### Instructions
1. Reproduce everything in the pipeline authoring guide from "# Run another" down to "the CLI subprocess.", with no changes.
2. According to the pipeline authoring guide, which library does ETLPlus use for command parsing?
3. Pick up the pipeline authoring guide after its last line and continue it.
╭─ Selected excerpt
Pipeline Authoring Guide

This guide explains how to author an ETLPlus pipeline YAML, using examples/configs/pipeline.yml as a reference.

Overview

ETLPlus focuses on simple, JSON-first ETL. The pipeline file is a declarative description that your built-in CLI runner can execute directly, or that your own runner (a script, Makefile, or CI job) can parse and execute using ETLPlus primitives: extract, validate, transform, and load.

CLI note: ETLPlus uses Typer for command parsing. The legacy argparse parser has been removed. Use the documented etlplus commands and flags (check etlplus --help) when wiring your runner.

Running a Pipeline from YAML (CLI)

Use the built-in etlplus run command to execute jobs defined in a pipeline YAML. The command reads your config, resolves vars and env placeholders, then runs the requested job:

# List jobs with the check command
etlplus check --config examples/configs/pipeline.yml --jobs

# Run a specific job
etlplus run --config examples/configs/pipeline.yml --job file_to_file_customers

# Run another job from the same config
etlplus run --config examples/configs/pipeline.yml --job api_to_file_github_repos

For scripted usage inside a larger Python project, prefer importing the Python API directly (e.g., extract, transform, validate, load) instead of invoking the CLI subprocess.

Top-Level Structure

A pipeline file typically includes:

name: ETLPlus Demo Pipeline
version: "1"
profile:
  default_target: local
  env:
    GITHUB_ORG: dagitali
    GITHUB_TOKEN: "${GITHUB_TOKEN}"

vars:
  data_dir: in
  out_dir: out

profile.env is a convenient place to document expected environment variables. Resolve them in your runner before invoking ETLPlus functions.
Treat repository-local env loaders as a development convenience. The intended runtime contract is still environment-injected configuration from the invoking shell, container, CI job, or scheduler.
vars collects reusable paths/values for templating.

APIs

Declare HTTP APIs and endpoints under apis. You can define headers, endpoints, and pagination:

apis:
  github:
    base_url: "https://api.github.com"
    headers:
      Accept: application/vnd.github+json
      Authorization: "Bearer ${GITHUB_TOKEN}"
    endpoints:
      org_repos:
        path: "/orgs/${GITHUB_ORG}/repos"
╰─
╭─ Entries
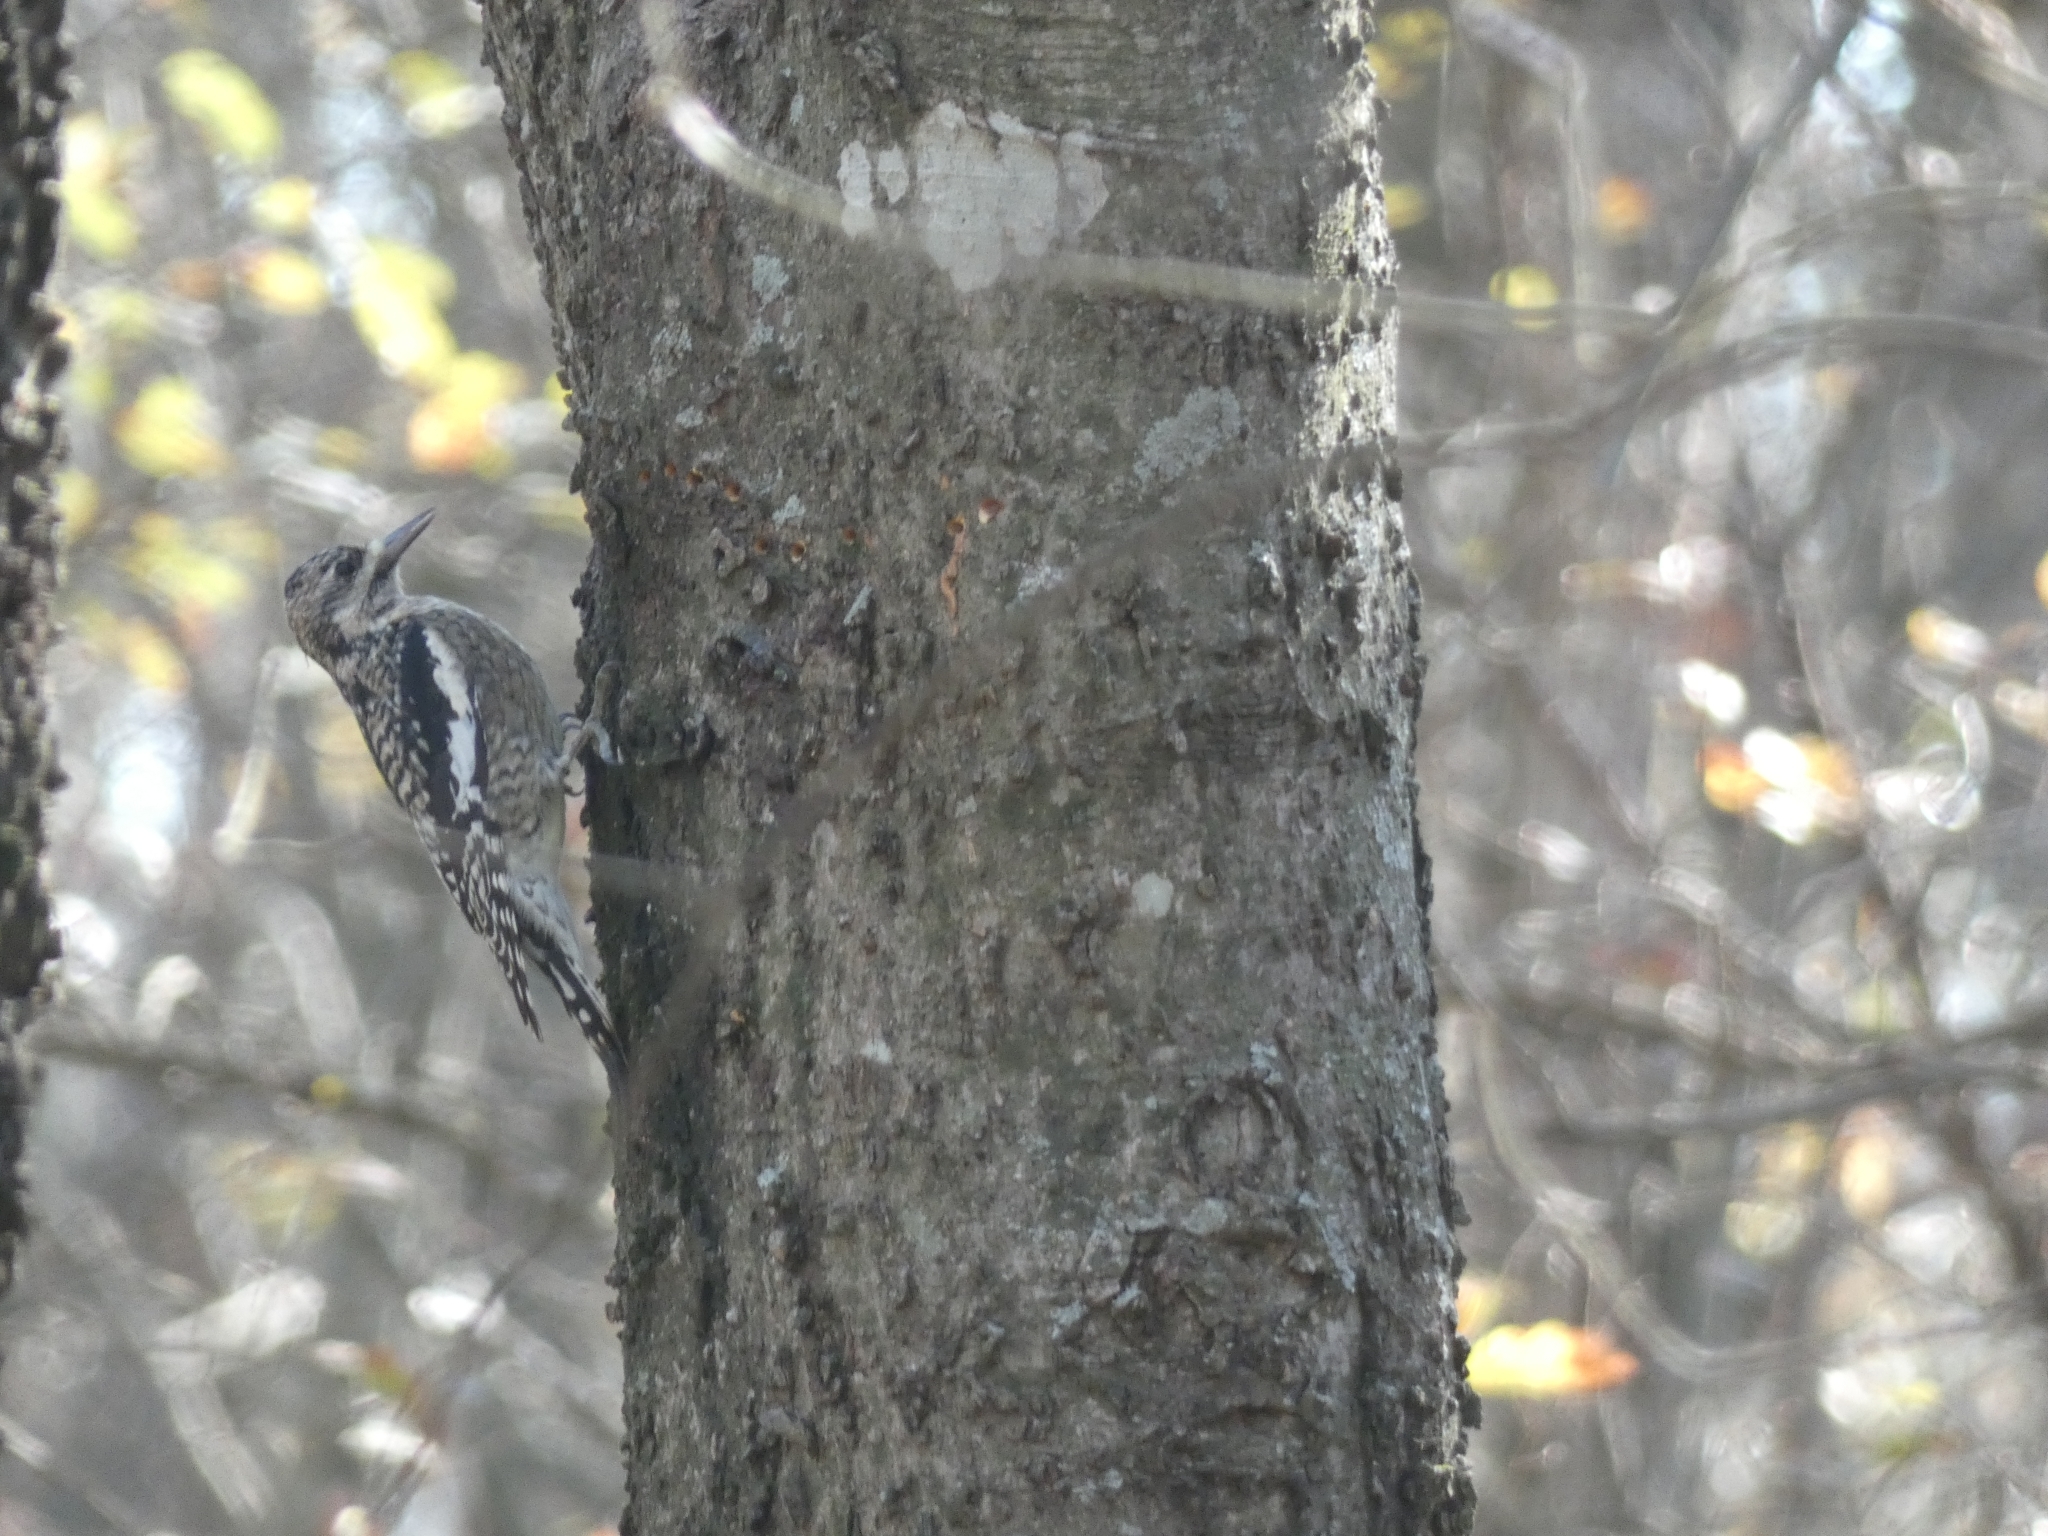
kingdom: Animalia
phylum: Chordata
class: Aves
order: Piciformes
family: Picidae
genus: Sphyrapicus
╰─
╭─ Entries
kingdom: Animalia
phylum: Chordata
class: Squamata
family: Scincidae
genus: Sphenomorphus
╰─
╭─ Entries
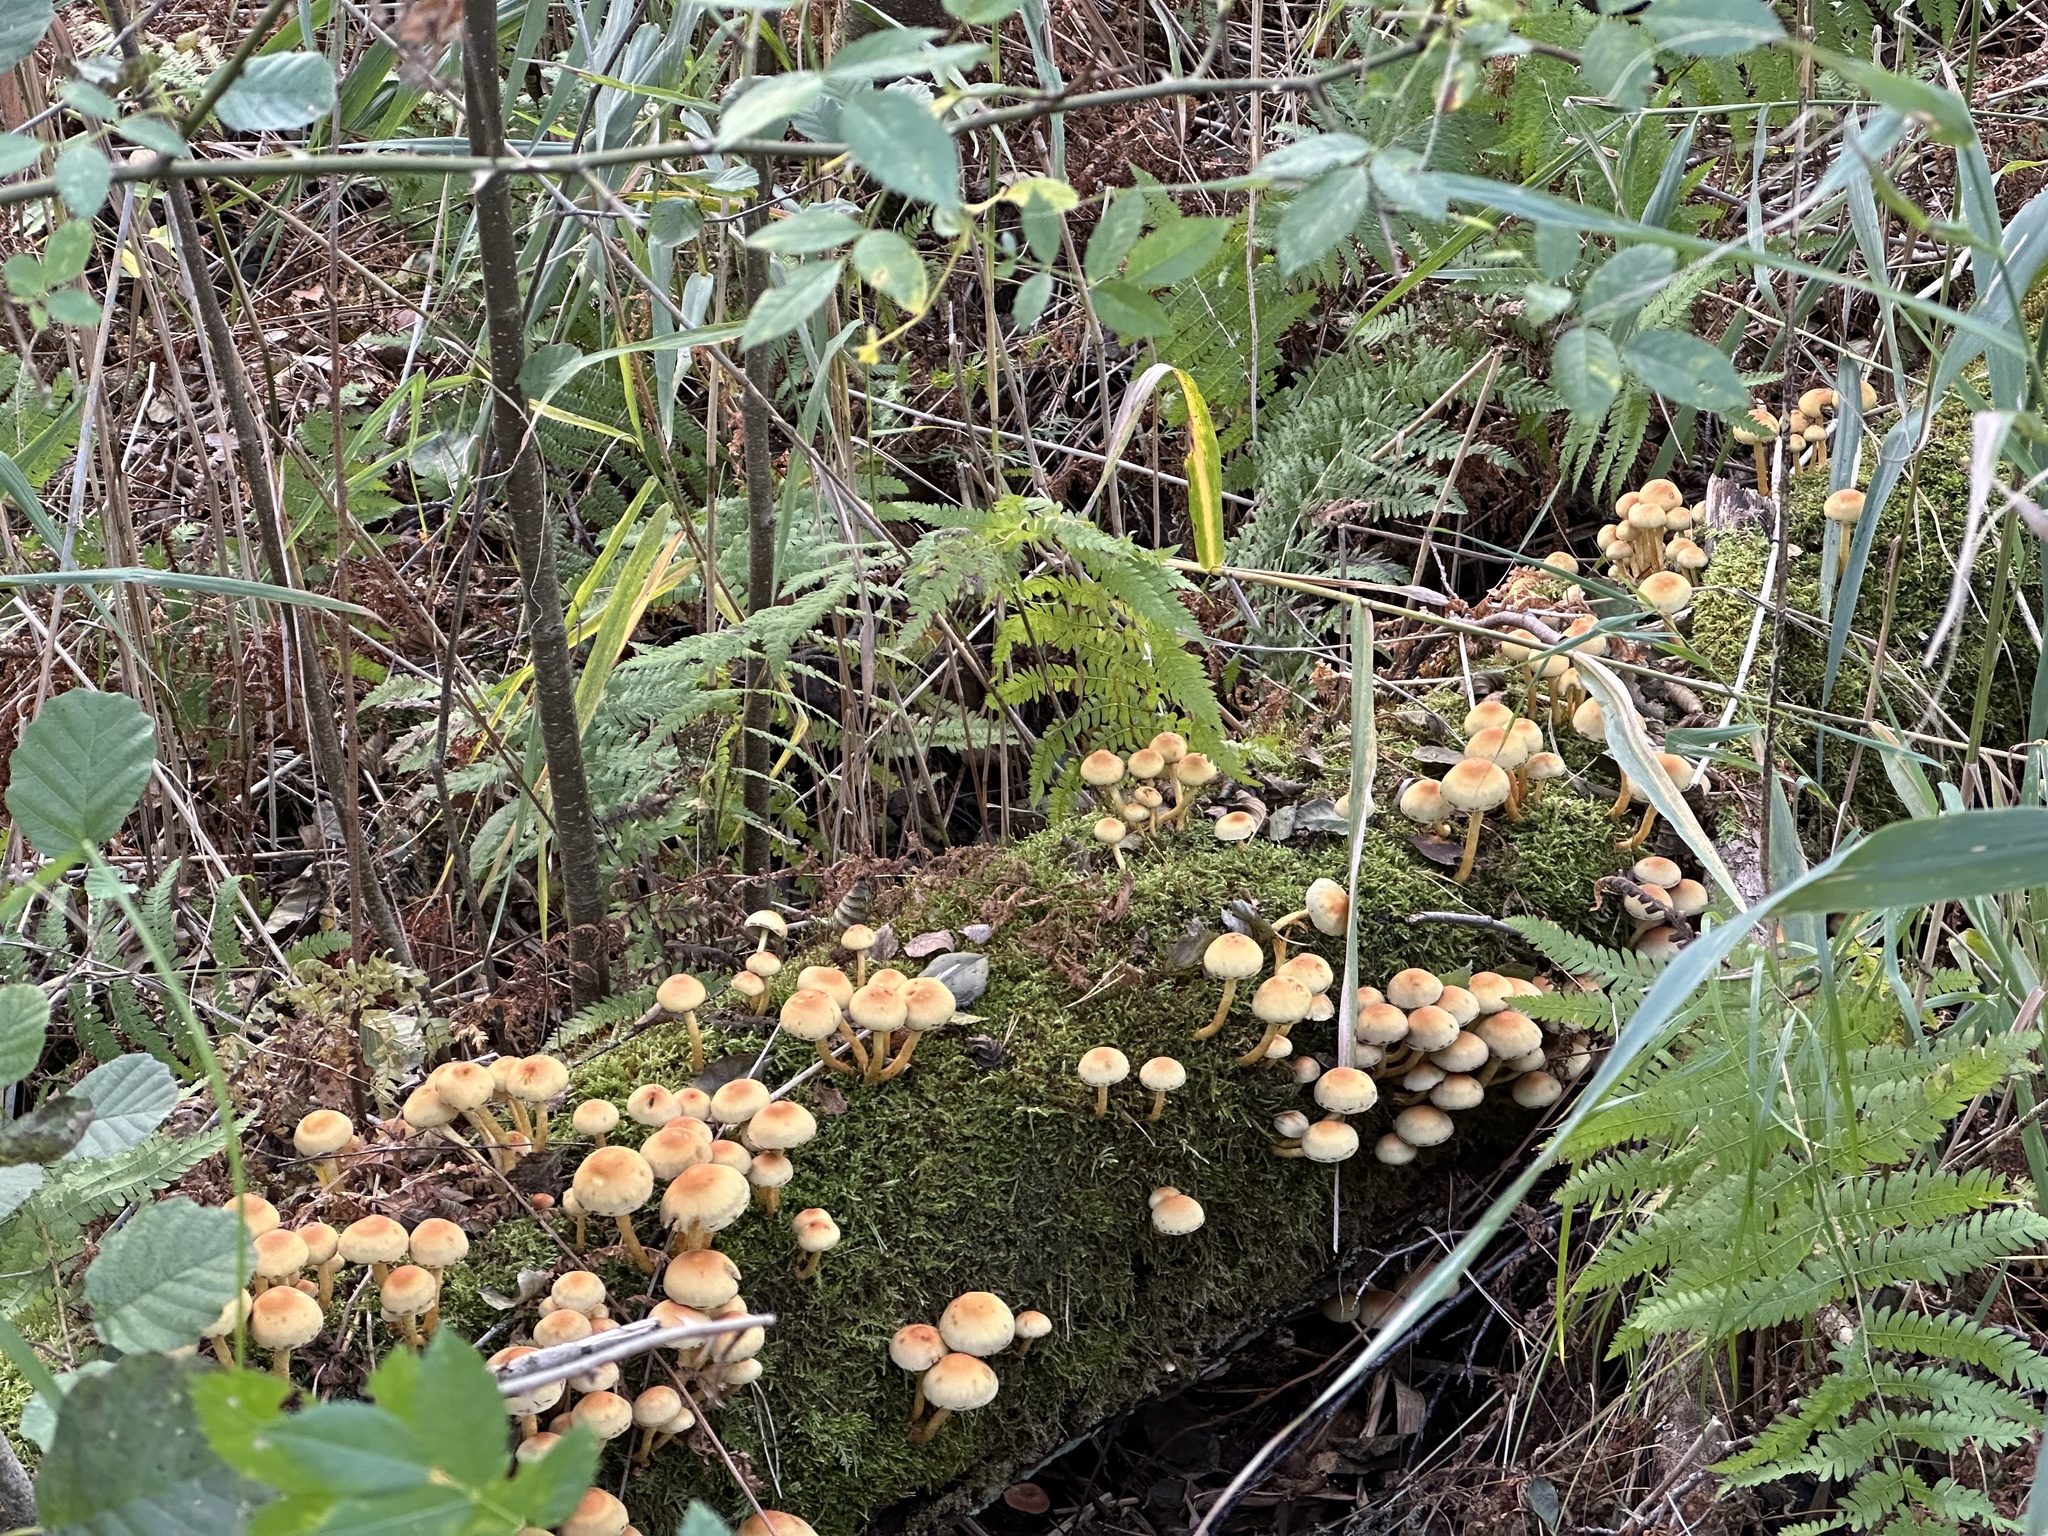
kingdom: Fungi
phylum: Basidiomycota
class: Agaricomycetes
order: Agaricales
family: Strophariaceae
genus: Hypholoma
╰─
### Expected outputs
1.
# Run another job from the same config
etlplus run --config examples/configs/pipeline.yml --job api_to_file_github_repos

For scripted usage inside a larger Python project, prefer importing the Python API directly (e.g., extract, transform, validate, load) instead of invoking the CLI subprocess.

2. Typer.

3.
        query_params:
          per_page: 100
          type: public
        pagination:
          type: page          # page | offset | cursor
          page_param: page
          size_param: per_page
          start_page: 1
          page_size: 100
        rate_limit:
          max_per_sec: 2

Note: Use query_params for URL query string pairs (e.g., ?key=value). Older keys like params or query are not supported to avoid ambiguity with body/form fields.

Profiles, base_path, and auth

For per-environment settings, define named profiles under an API. Each profile can include:

base_url (required): scheme + host (optionally with a path)
base_path (optional): path prefix that’s composed after base_url
headers: default headers for that profile
auth: provider-specific auth block (shape is pass-through)

Example:

apis:
  github:
    profiles:
      default:
        base_url: "https://api.github.com"
        base_path: "/v1"
        auth:
          type: bearer
          token: "${GITHUB_TOKEN}"
        headers:
          Accept: application/vnd.github+json
          Authorization: "Bearer ${GITHUB_TOKEN}"
    endpoints:
      org_repos:
        path: "/orgs/${GITHUB_ORG}/repos"

At runtime, the model computes an effective base URL by composing base_url and base_path. If you build an HTTP client from the config, prefer using the composed URL. For convenience, the ApiConfig model exposes:

effective_base_url(): returns base_url + base_path (when present)
build_endpoint_url(endpoint): composes the full URL from base_url, base_path, and the endpoint’s path

Header precedence:

profiles.<name>.defaults.headers (lowest)
profiles.<name>.headers
API top-level headers (highest)

Pagination tips (mirrors etlplus.api):

Page/offset styles: use page_param, size_param, start_page, and page_size.
Cursor style: specify cursor_param and cursor_path (e.g., data.nextCursor).
Extract records from nested payloads with records_path (e.g., data.items).
Rate limiting: set rate_limit.sleep_seconds or rate_limit.max_per_sec on the API or endpoint to define default pacing. Job runners merge jobs[].extract.options.rate_limit over those defaults and forward the merged mapping into EndpointClient.paginate(..., rate_limit_overrides=...), so you can temporarily slow down or speed up a single job without editing the shared API profile. The paginator enforces that effective delay via a shared RateLimiter before each page fetch.

Client helpers (etlplus.api.EndpointClient) now return the JSONRecords alias (a list of JSONDict) so pipelines and custom runners can rely on typed payloads when aggregating paginated responses.

See etlplus/api/README.md for the code-level pagination API.

Runner behavior with `base_path` (sources and targets)

When you reference an API service and endpoint in a pipeline (whether in a source or an API target), the runner composes the request URL using the API model’s helpers, which honor any configured base_path automatically.

Example:

apis:
  myapi:
    profiles:
      default:
        base_url: "https://api.example.com"
        base_path: "/v1"
    endpoints:
      list_items:
        path: "/items"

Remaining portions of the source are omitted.